-- DATA TO PROCESS --
* * *

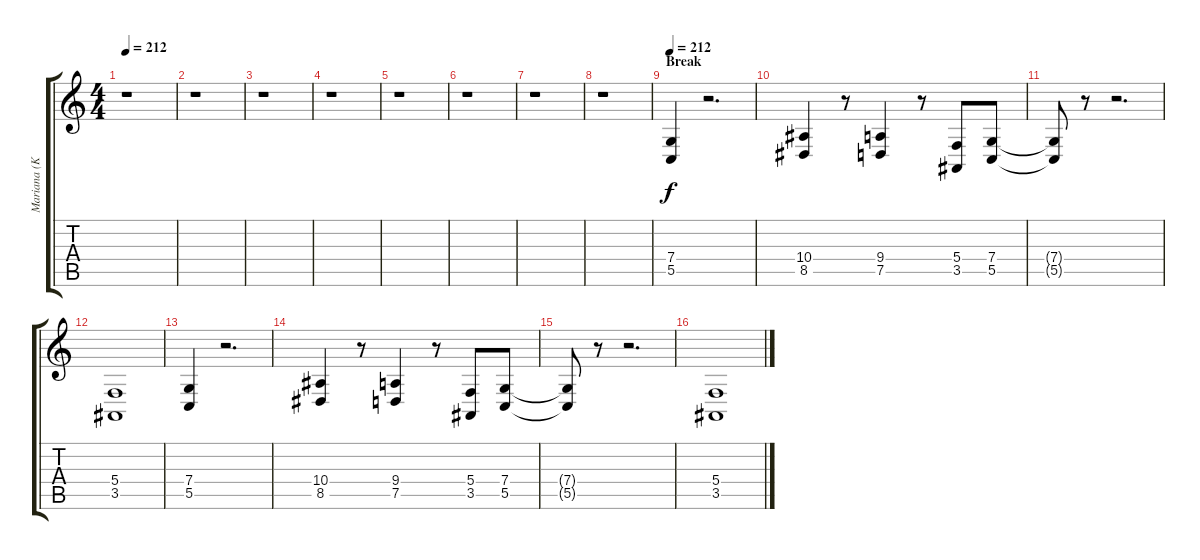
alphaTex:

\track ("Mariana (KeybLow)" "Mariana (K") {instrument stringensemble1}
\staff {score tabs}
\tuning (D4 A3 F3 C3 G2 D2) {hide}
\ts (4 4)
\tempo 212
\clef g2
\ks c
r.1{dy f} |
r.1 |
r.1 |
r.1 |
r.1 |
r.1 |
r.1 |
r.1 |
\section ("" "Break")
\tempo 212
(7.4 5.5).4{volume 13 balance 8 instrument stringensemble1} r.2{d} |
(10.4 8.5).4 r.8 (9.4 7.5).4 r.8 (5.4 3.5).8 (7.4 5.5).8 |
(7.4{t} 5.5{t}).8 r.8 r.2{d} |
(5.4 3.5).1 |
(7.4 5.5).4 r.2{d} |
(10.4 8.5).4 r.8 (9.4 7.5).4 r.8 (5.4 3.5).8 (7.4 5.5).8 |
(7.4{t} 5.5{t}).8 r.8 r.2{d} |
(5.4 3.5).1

* * *

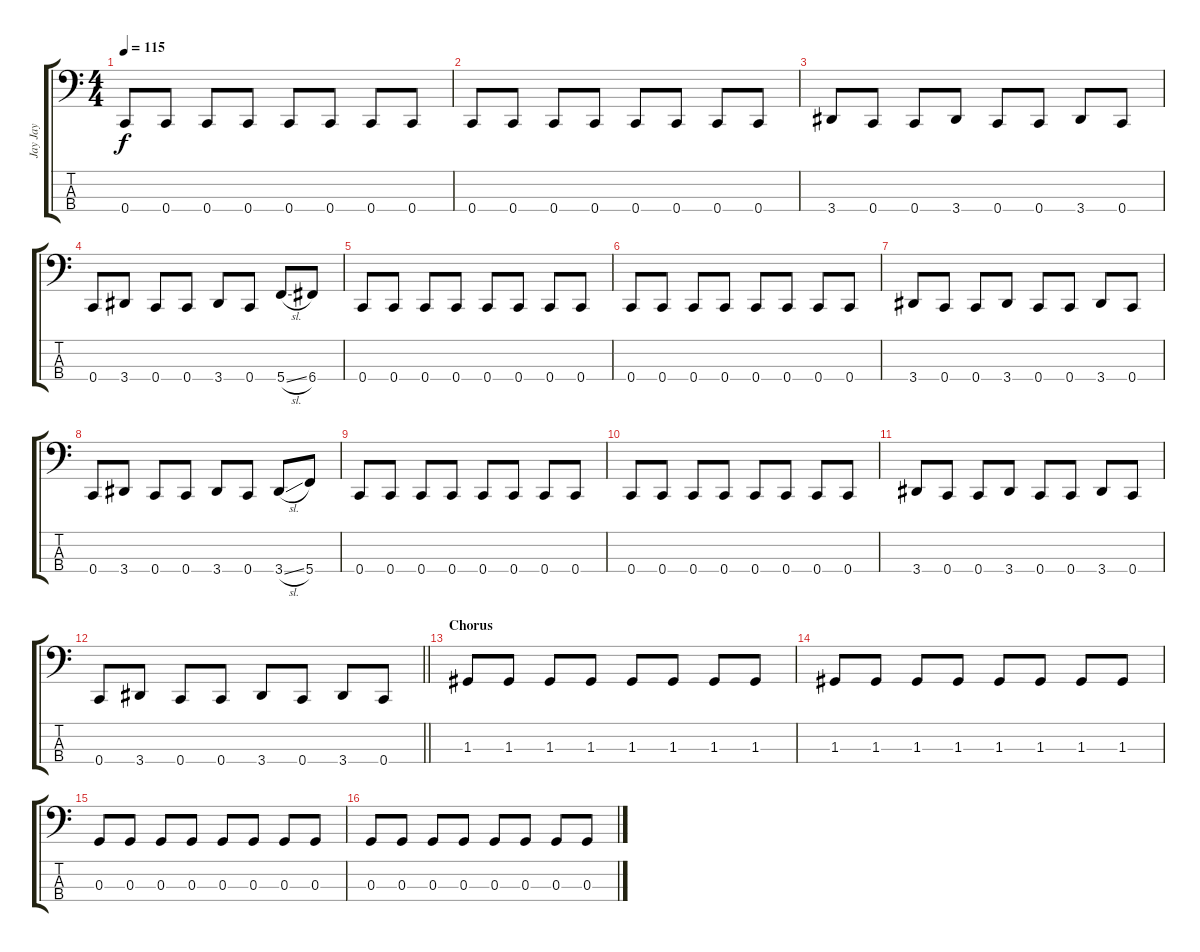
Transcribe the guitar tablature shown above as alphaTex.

* * *

-- TASK PROMPT --
Return every line of the listing above that contains the string "instrument".

-- FINAL RESULT --
\track ("Mariana (KeybLow)" "Mariana (K") {instrument stringensemble1}
(7.4 5.5).4{volume 13 balance 8 instrument stringensemble1} r.2{d} |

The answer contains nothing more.